Un orme au tronc obèse, au front chargé d’ombrage
Dans la haute futaie élevait ses rameaux.
Un doux myosotis, la fleur aux bleus émaux,
Végétait à ses pieds, seul, sous l’épais feuillage
Qui lui voilait le ciel et les regards du jour.
Jamais nul papillon, perçant les voûtes sombres,
Le silence effrayant de ce séjour des ombres,
Ne l’avait couronné de ses baisers d’amour.

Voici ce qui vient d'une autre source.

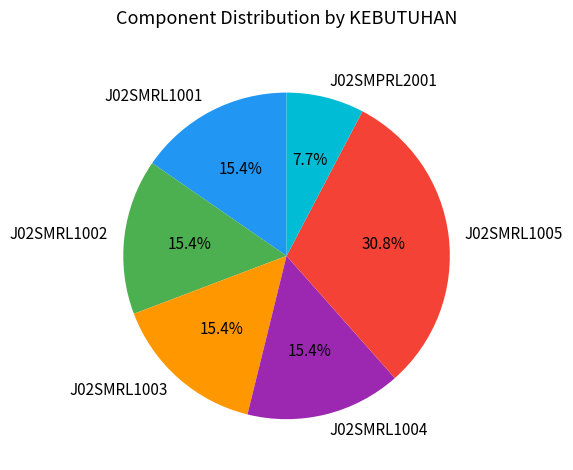

To the nearest percent, what is the combined percentage of J02SMRL1001 and J02SMRL1004?

31%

Compagne du gros orme à la massive écorce,
De ce maître orgueilleux, ingrat, jaloux et dur,
La chaste fleur des bois, pâle, et triste, et sans force,
Sous les pleurs incessants d’un hymen sans divorce,
Courbait sa corolle d’azur.
Mais un jour cependant, dans ce lieu solitaire,
Un rayon de soleil ayant pu se glisser,
De sa lèvre de feu sécha, douce lumière,
Les humides soupirs, les pleurs, rosée amère,
Que cette pauvre fleur s’était prise à verser.
Cette épaisse futaie est le terrible emblème
De la société pour le faible sans droits ;
C’est le hautain mépris, l’implacable anathème
Pour tout ce qui languit à l’ombre de ses lois.
L’orme au jaloux ombrage, aux rameaux despotiques
C’est l’homme, être abusif, l’homme, égoïste époux.
Et le myosotis aux jours mélancoliques
Cette fleur, ô femmes, c’est vous…
Puisse l’Égalité, soleil de délivrance,
Sur vos fronts, frêles fleurs, projeter ses rayons,
Et dans vos cœurs, — calice où perle la souffrance, —
Tarir sous les cils d’or de son regard immense
L’amertume des pleurs et des afflictions !
“L’Orme et le Myosotis”, Joseph Déjacque.